■ **What you will do**
Search the listing for the word "MLEJ" and return each line that contains it.

■ **Data to examine**
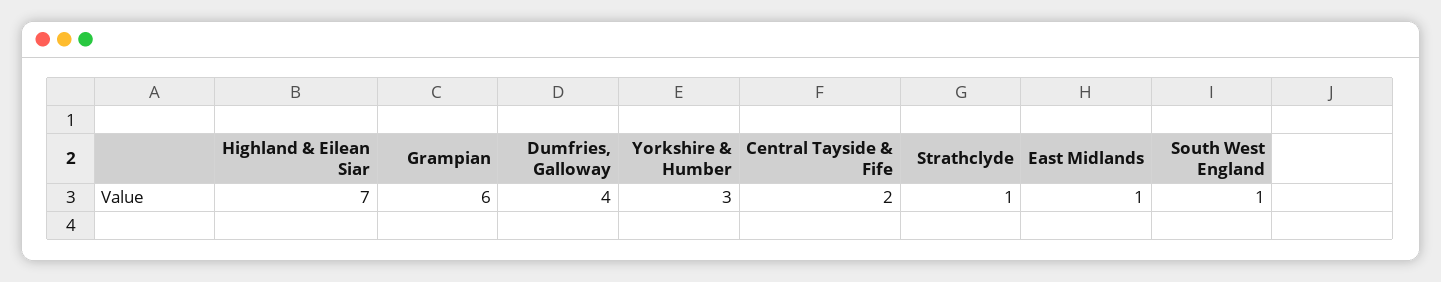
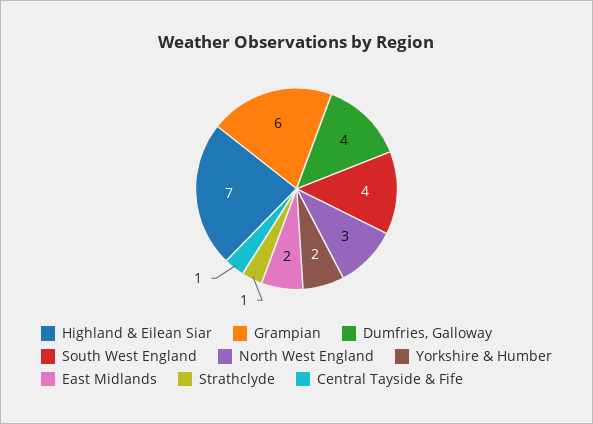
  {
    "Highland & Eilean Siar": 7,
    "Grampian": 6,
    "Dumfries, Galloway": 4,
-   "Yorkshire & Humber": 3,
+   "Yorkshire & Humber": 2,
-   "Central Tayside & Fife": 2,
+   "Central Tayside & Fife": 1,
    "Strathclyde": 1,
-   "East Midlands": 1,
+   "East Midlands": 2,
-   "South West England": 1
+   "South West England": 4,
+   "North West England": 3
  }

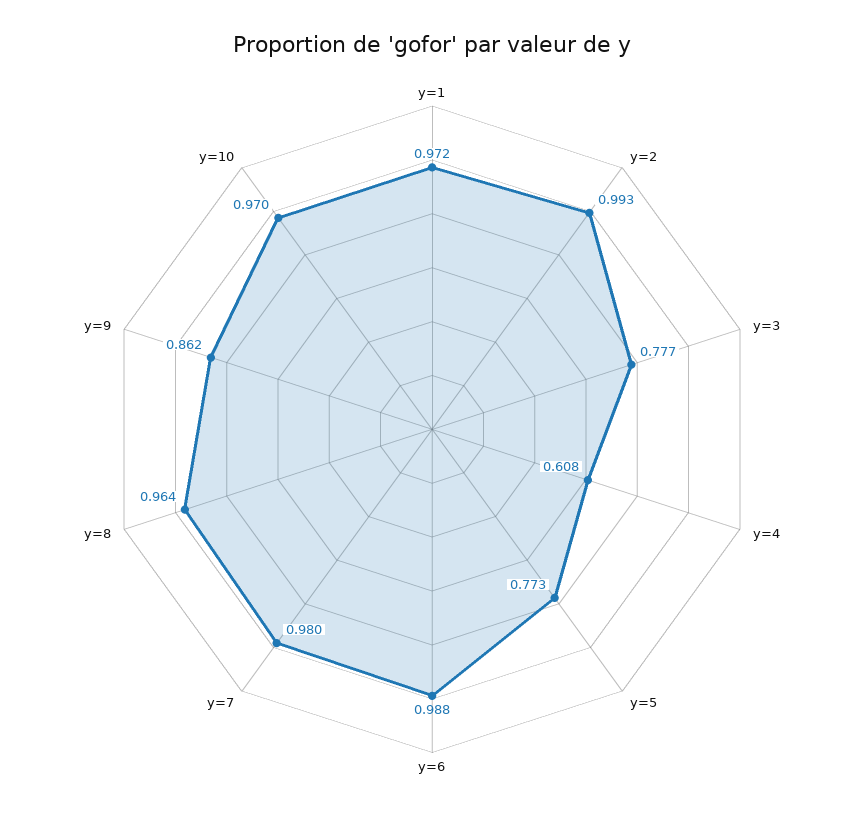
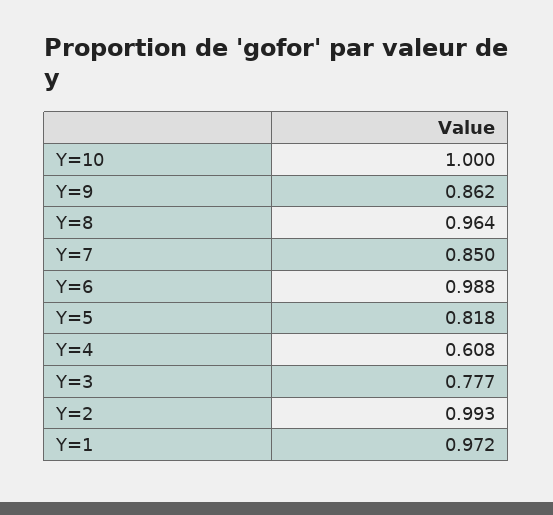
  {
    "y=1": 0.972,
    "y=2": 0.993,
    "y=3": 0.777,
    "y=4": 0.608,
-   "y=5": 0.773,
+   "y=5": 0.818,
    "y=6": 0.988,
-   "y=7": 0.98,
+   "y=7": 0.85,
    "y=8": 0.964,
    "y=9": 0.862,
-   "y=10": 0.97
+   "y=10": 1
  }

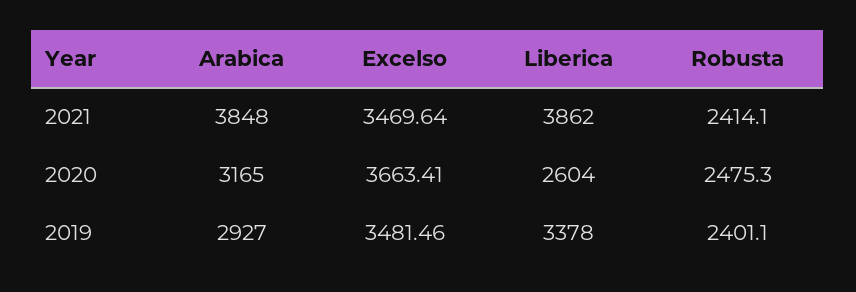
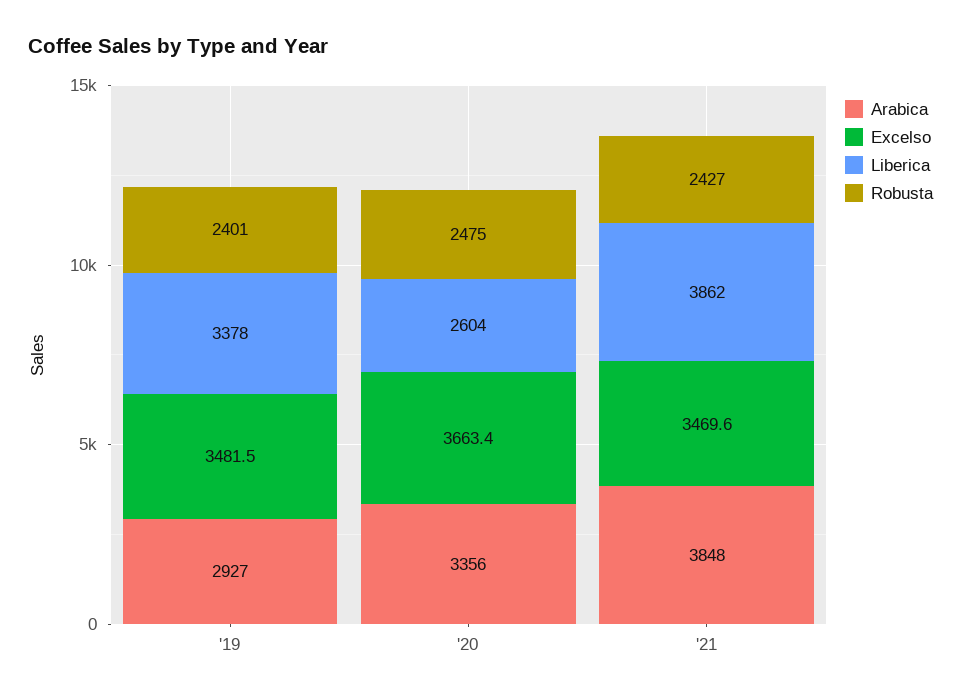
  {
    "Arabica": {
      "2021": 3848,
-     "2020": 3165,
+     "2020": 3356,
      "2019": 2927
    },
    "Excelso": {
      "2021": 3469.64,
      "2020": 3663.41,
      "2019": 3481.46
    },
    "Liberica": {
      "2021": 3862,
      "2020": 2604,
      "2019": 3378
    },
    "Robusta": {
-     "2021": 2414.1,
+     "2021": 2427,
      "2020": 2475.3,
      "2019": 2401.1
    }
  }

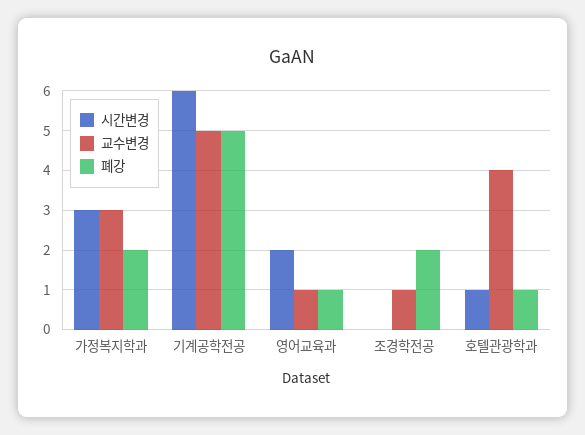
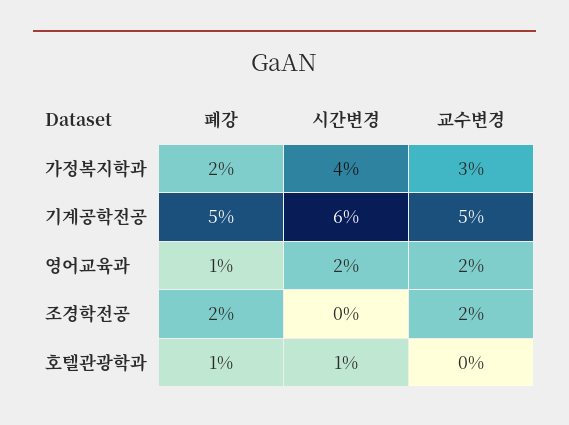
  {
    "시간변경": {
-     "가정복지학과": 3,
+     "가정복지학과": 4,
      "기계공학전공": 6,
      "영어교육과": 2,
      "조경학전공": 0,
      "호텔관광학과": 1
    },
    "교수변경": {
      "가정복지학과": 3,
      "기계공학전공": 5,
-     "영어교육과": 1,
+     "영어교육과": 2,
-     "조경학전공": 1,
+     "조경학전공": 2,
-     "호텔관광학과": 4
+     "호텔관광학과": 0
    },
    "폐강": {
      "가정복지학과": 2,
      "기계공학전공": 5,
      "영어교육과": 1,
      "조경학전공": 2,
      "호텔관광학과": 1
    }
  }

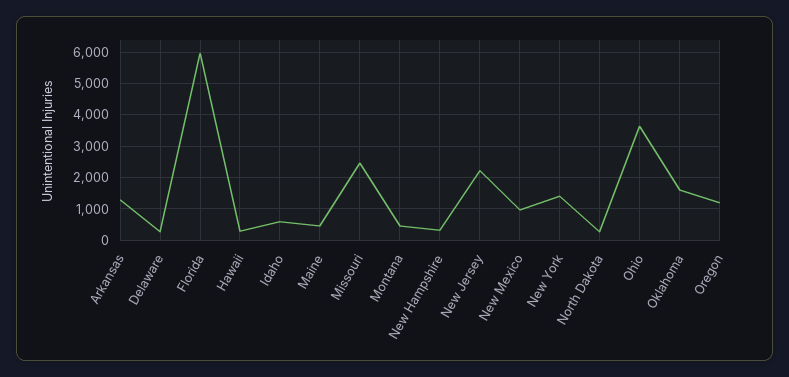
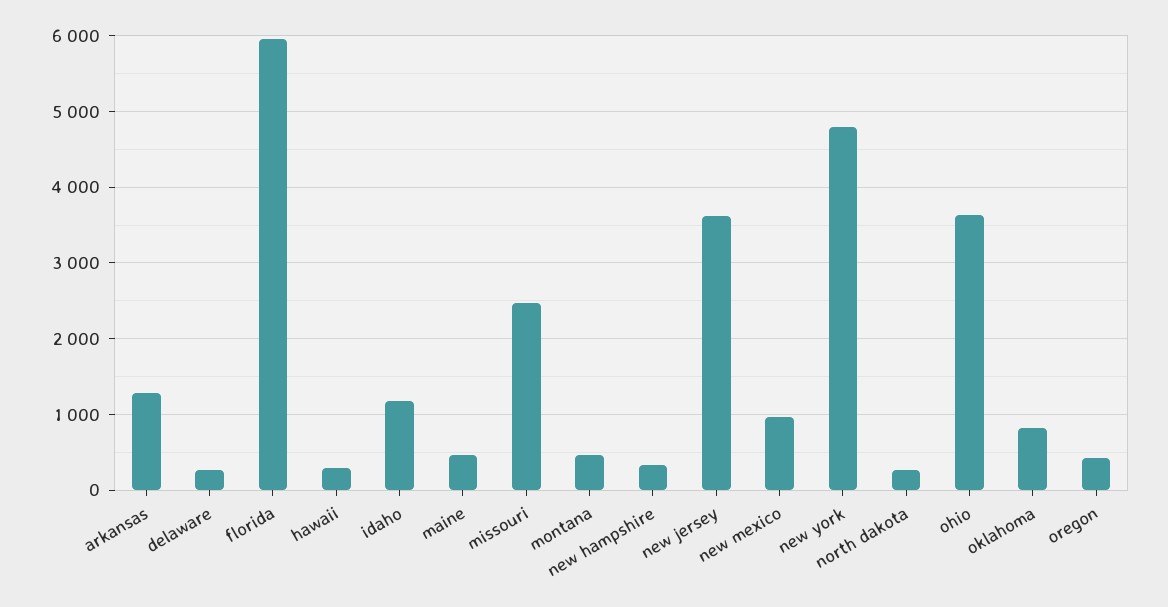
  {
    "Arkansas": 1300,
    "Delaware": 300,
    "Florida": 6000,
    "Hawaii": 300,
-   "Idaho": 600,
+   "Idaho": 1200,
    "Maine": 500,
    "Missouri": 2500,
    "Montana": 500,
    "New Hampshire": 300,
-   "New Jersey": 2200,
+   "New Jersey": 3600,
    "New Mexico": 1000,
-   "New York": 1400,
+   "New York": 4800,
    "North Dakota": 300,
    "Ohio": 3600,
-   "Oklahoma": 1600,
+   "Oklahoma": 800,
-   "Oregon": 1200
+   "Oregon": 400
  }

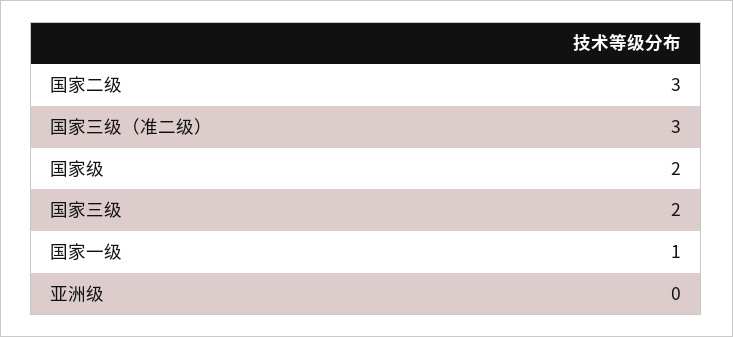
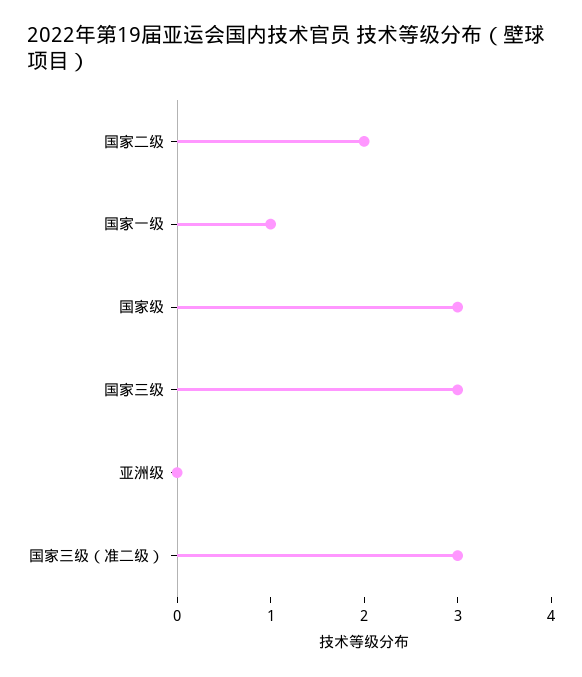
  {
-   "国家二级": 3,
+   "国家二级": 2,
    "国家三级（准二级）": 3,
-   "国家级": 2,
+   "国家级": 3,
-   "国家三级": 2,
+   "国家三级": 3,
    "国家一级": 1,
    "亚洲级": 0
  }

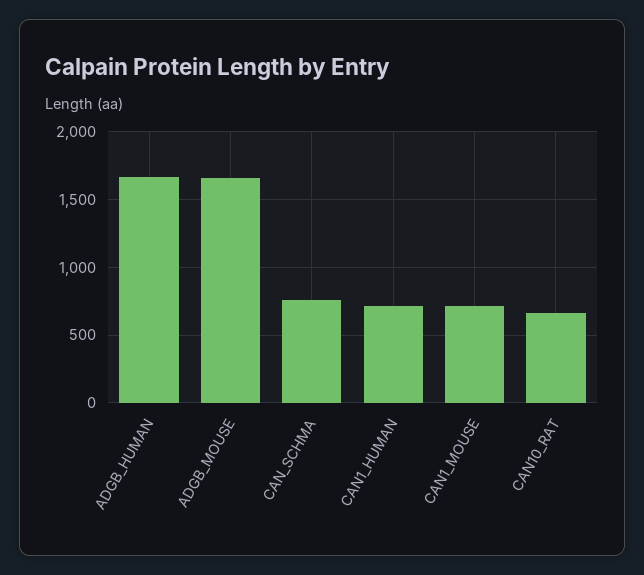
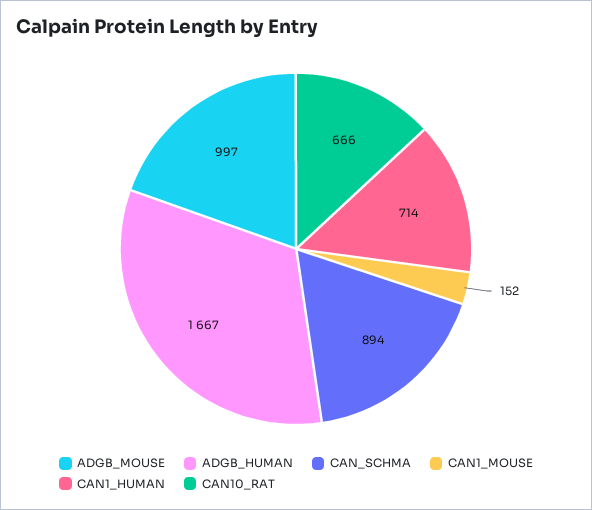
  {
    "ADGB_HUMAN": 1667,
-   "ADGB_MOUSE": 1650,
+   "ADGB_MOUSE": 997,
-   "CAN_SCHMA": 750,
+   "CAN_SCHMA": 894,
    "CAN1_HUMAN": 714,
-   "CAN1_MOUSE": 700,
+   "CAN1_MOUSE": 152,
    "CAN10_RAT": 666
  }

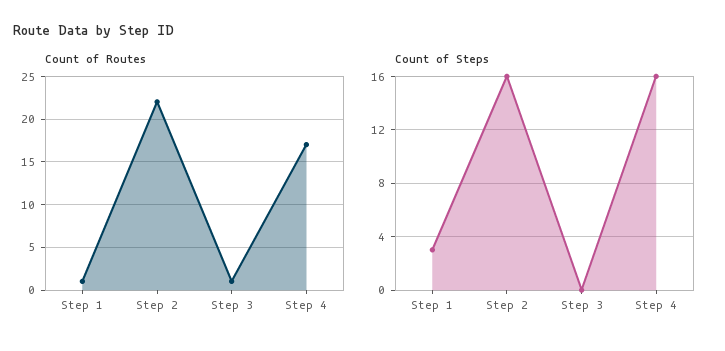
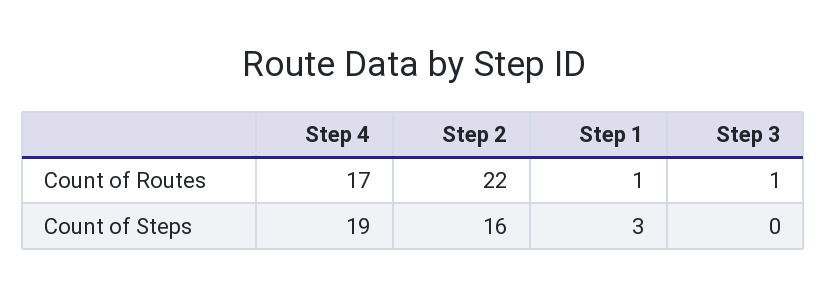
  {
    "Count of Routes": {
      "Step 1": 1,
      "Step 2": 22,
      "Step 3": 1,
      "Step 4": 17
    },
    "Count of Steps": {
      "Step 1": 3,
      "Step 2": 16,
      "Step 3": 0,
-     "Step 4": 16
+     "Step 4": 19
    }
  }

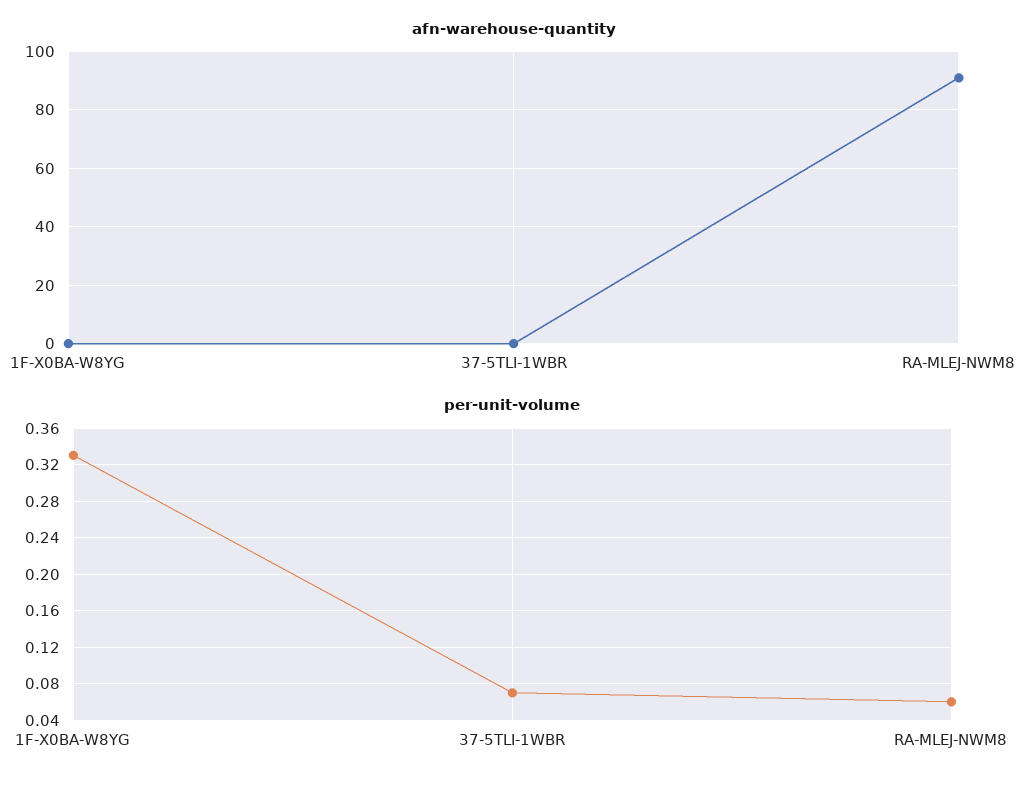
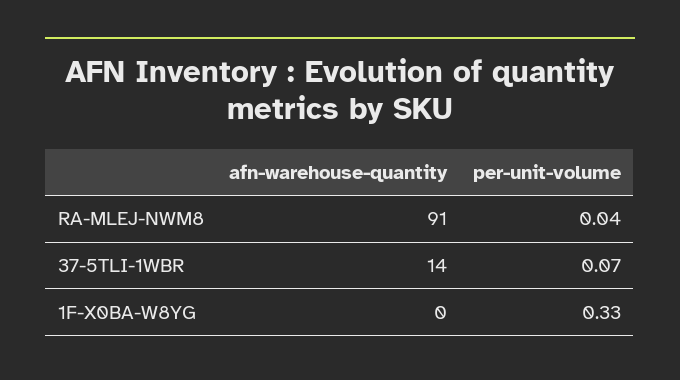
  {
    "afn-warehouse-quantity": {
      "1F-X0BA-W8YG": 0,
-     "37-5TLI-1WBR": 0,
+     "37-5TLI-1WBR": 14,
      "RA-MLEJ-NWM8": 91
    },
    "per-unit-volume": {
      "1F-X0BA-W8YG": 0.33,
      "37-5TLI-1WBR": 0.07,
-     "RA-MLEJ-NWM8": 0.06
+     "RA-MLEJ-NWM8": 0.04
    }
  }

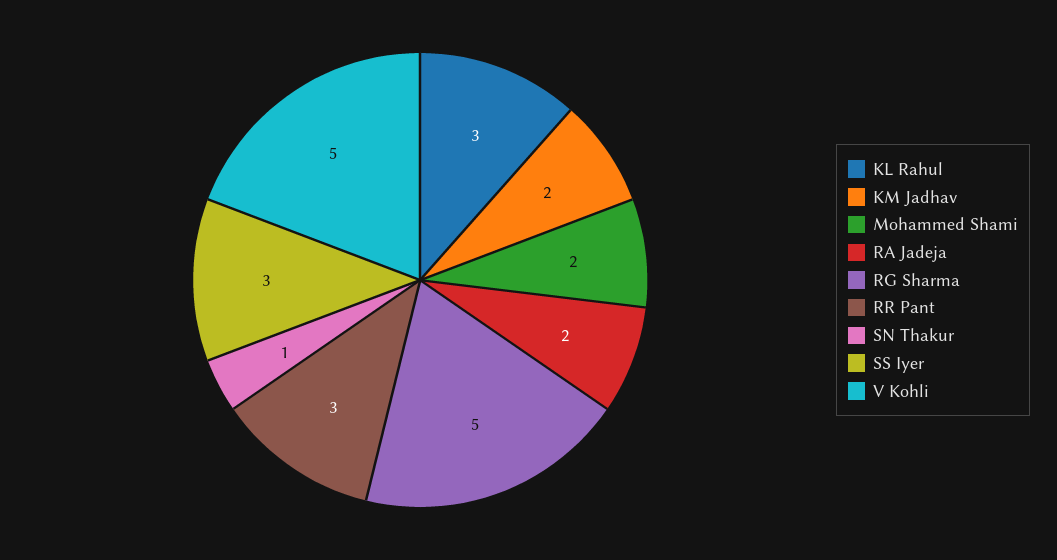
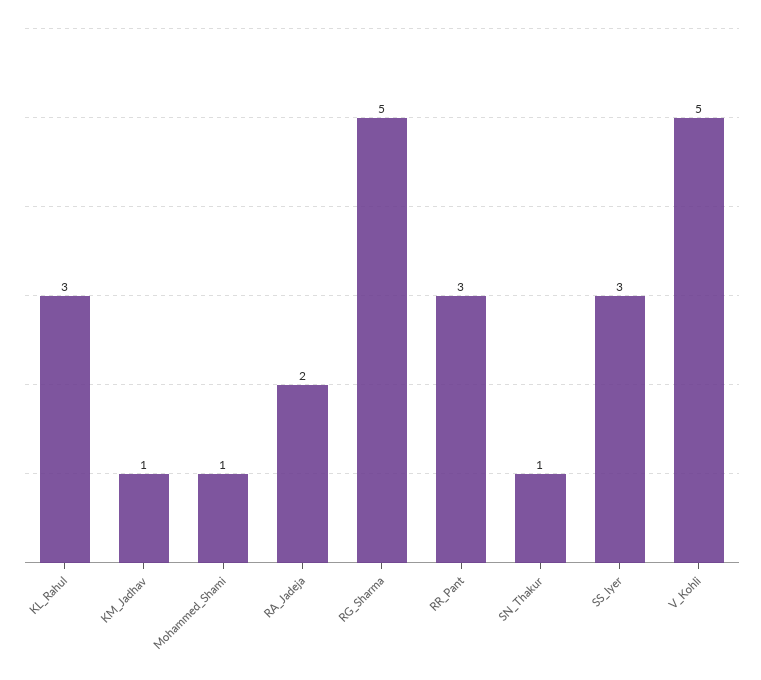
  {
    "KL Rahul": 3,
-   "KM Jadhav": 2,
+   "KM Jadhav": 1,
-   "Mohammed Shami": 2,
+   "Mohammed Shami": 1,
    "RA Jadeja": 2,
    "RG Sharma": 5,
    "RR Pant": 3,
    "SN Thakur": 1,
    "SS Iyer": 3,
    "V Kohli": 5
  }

■ **Result of this task**
      "RA-MLEJ-NWM8": 91
-     "RA-MLEJ-NWM8": 0.06
+     "RA-MLEJ-NWM8": 0.04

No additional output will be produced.